Is there a way to leave my loved one’s financial assistance without it all going in medical bills?

Yes, there are several planning methods that can help shield some of your assets from going to medical bills. An elder law attorney can help you with this type of planning.

Is it better to have a friend or family member be the executor of your estate, or a lawyer?

We believe the most important consideration in choosing an executor or trustee of an estate plan is finding someone you trust who will carry out your wishes. That person needs to understand your wishes and be in a position to carry those wishes out. A well-drafted will allows a friend or family member to consult and enlist the services of an attorney to help with the administration of the will. A bad executor can ruin a good will.

Please talk about setting up trusts: revocable, etc. Also ages for maturity of the trusts for children.

A trust is set up according to the laws in your state. Typically, a trust is like a contract between the Grantor or Settlor (person who writes the trust), the Trustee (person who follows the rules the Grantor set up) and a Beneficiary (the person who benefits from the assets placed in the trust). The trust is a story about how the Grantor’s assets are going to be controlled during their lifetime and then outlines who gets those assets, when they get those assets, how they get those assets, and to whom they can give those assets. Determining when a person receives assets is usually not based solely on the age of the beneficiary. Just because you are 21 does not necessarily make you a financial genius. Our trusts usually leave assets to your children in a way that no one else can take them away (creditors or spouses) and that they can bring in advisors to help them manage the assets if necessary.

How can I make the process of transferring my assets after I die as easy and uncomplicated as possible for my family? Can I designate a car or bank account as “payable upon death”? How does that work?

We have found that a trust is the easiest way to transfer your assets to your family when you die and even more importantly, when you become incapacitated. Please note that a “payable upon death” designation does nothing for the time you may be incapacitated. Setting up a “payable upon death” depends on what type of assets you are trying to transfer. Some accounts use a designated beneficiary form, some a deed, some a title, or some other form provided by the bank or brokerage firm. Each document has different requirements for recording. In order for this type of transfer to work, you must die in the right order and not die at the same time. The “payable upon death” only postpones probate as the person you leave it to will have to make their own additional arrangements later.

Do I need a lawyer to be involved in order to designate the person who will make medical decisions on my behalf when I am not able?

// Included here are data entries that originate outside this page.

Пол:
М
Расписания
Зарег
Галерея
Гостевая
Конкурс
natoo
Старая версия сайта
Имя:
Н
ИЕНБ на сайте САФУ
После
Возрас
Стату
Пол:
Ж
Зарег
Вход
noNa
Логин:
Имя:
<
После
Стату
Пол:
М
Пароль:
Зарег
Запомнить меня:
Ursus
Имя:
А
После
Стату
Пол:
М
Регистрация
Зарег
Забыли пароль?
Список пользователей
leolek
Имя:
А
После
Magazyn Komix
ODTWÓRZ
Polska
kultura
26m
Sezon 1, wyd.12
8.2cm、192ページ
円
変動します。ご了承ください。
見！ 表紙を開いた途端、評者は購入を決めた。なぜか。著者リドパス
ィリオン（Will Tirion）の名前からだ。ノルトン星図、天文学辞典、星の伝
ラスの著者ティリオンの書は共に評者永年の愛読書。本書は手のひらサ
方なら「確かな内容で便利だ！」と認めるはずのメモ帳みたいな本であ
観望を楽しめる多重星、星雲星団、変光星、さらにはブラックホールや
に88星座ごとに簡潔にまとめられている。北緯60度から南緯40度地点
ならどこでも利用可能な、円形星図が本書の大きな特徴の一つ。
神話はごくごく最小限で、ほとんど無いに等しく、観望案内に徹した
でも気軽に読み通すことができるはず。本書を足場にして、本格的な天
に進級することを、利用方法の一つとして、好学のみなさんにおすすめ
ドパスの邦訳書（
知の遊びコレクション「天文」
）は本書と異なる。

While it is not required, it is advisable to work with an attorney who focuses on estate planning when planning who will make medical decision for you. You want to anticipate the situations that may arise if you are incapacitated. For example, if you need to go to long-term memory care, you may want to let your agent know that your wish is to remain in your residence as long as possible rather than being shipped off at the first opportunity to a memory care unit. Good documents can help guide your agent to make the decisions you would have made for yourself had you been capable. An attorney that focuses on estate planning can help you with this.

Legal Documents: What needs notarizing, what forms are “binding or apt to be followed, ie material goods, etc?

“Notarizing” a document may mean that the notary is authenticating that your signature did indeed come from you. A notary can also state that you are taking an oath that what you are saying is true. Some documents need to be witnessed as well as sworn to. It really depends on the document. If you correctly comply with all the formalities, the document is more apt to be followed and have less opportunities for someone to challenge what you have written. A good attorney can help you sort out all the requirements to the documents you are writing.